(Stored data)
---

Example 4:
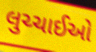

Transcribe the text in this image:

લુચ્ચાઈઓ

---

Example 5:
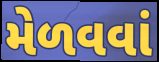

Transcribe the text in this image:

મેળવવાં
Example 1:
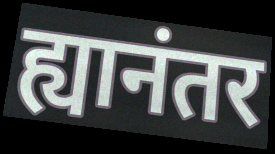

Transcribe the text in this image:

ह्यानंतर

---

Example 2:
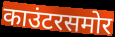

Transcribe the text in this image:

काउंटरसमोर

*EXERCISE DIRECTIONS*.
Using the records above, report each line with the string "Example".

*THE ANSWER*.
Example 4:
Example 5:
Example 1:
Example 2:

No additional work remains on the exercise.